For older members of the community, this distance has been particularly difficult.
“I’m seventy-three years old,” Sarah Dopp of First Baptist Church said. “I’ve been going there since I was five.”
The absence of communion is hard for some to bear.
“When this isolation started, because of the COVID-19, I could deal with most everything except not being able to go to church,” Judith McManis of St. Paul’s Cathedral said. “It’s very, very important to me.”
“People are feeling isolated,” Reverend Baker said. “People who are older and were homebound anyway are feeling even more isolated. I think it’s always a loss to people who are used to coming together regularly face-to-face.”
Despite this physical isolation, church leaders and members are trying to aid others and maintain connectedness in a variety of ways.
“We have organized our congregation into geographical clusters so that they could be in contact with each other and support each other,” Minister Mendes said.
The Cathedral of St. Paul takes a different approach.
“We call everyone in our congregation once a week to see how they’re doing,” Reverend Baker said. “We have organized a discretionary fund so that we can get money to people who need money.”
As attention shifts towards the events of Holy Week, many are saddened by the changes that will occur.
Large groups of people typically gather for Easter services.Photo: Public Domain Pictures
“I’m very involved in everything because it’s very meaningful to me,” McManis said. “To not be involved in that, it’s going to be a tough week.”
BHS senior Ruby Bratcher attends St. Mark’s Catholic Church, where Easter is enormously important.

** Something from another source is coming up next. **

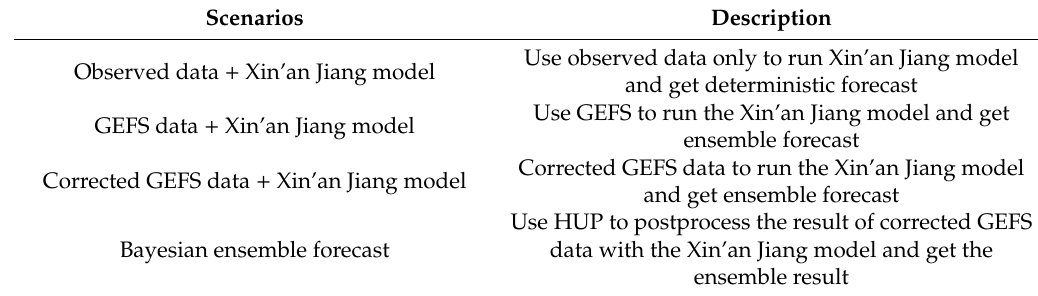
Table 6. Brief descriptions of the four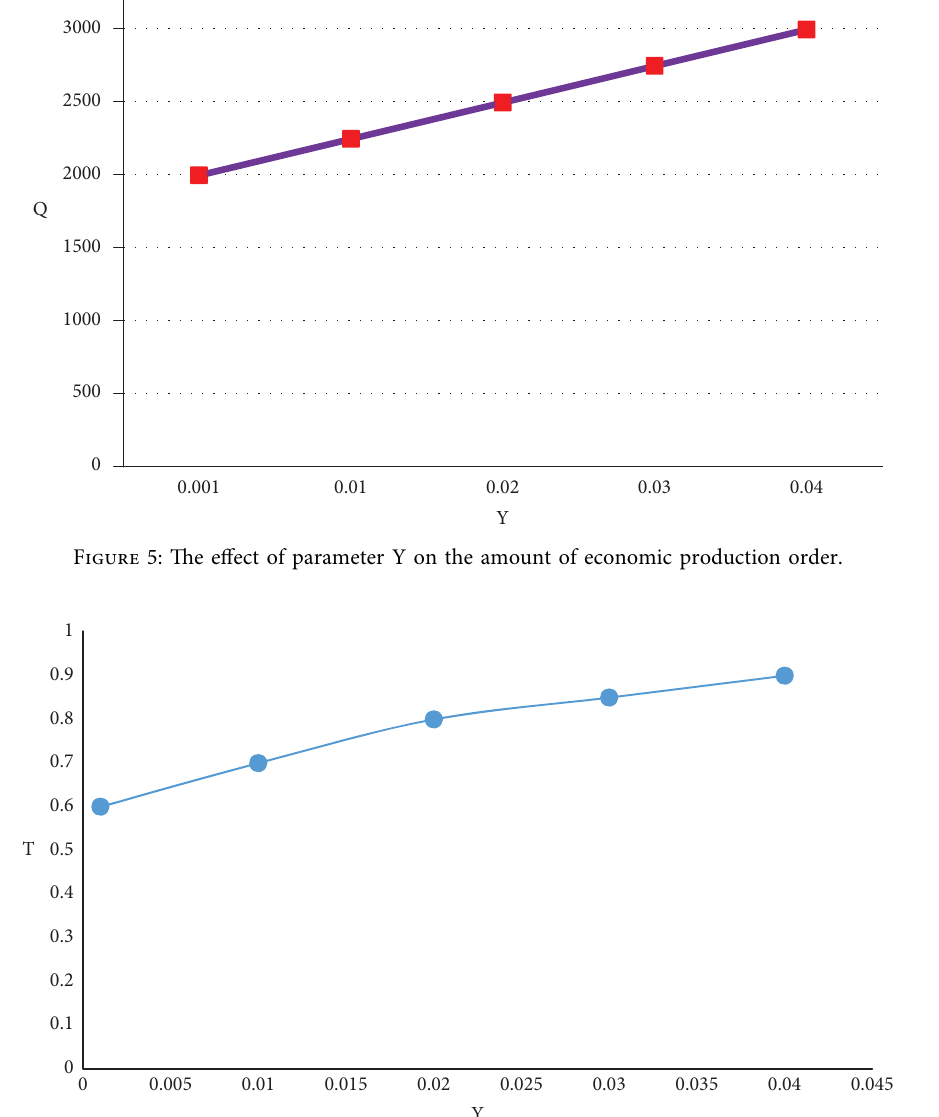
Figure 6: Te efect of parameter Y on the time of economic production order.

“It’s sad because, in the Catholic faith, Easter is the most important day,” BHS senior Ruby Bratcher said. “It’s sad that we can’t all celebrate together.”
However, people stay optimistic and faithful despite the circumstances.
“When you can’t do the rituals you make up new ones,” McManis said. “That helps you observe what’s important to you.”
Still, some traditions, like dressing for service or the Easter ham for dinner, may remain.
“For Easter Sunday, we will be attending,” Beste said. “My mom wants us to dress up for the zoom call.”
Some traditions can be altered.
“I did buy a piece of ham, some pineapples, and sweet potatoes and things,” Dopp said. “I’m going to prepare an Easter dinner of sorts and take it to my two friends, just deliver it to them.”
Perhaps the time of separation will renew these congregations.
“Once we’re past the virus, whenever that’s going to be, I think there will be some good that comes out of it,” Mendes said. “I think the bonds between us will be stronger, because of what we’ve all gone through together.”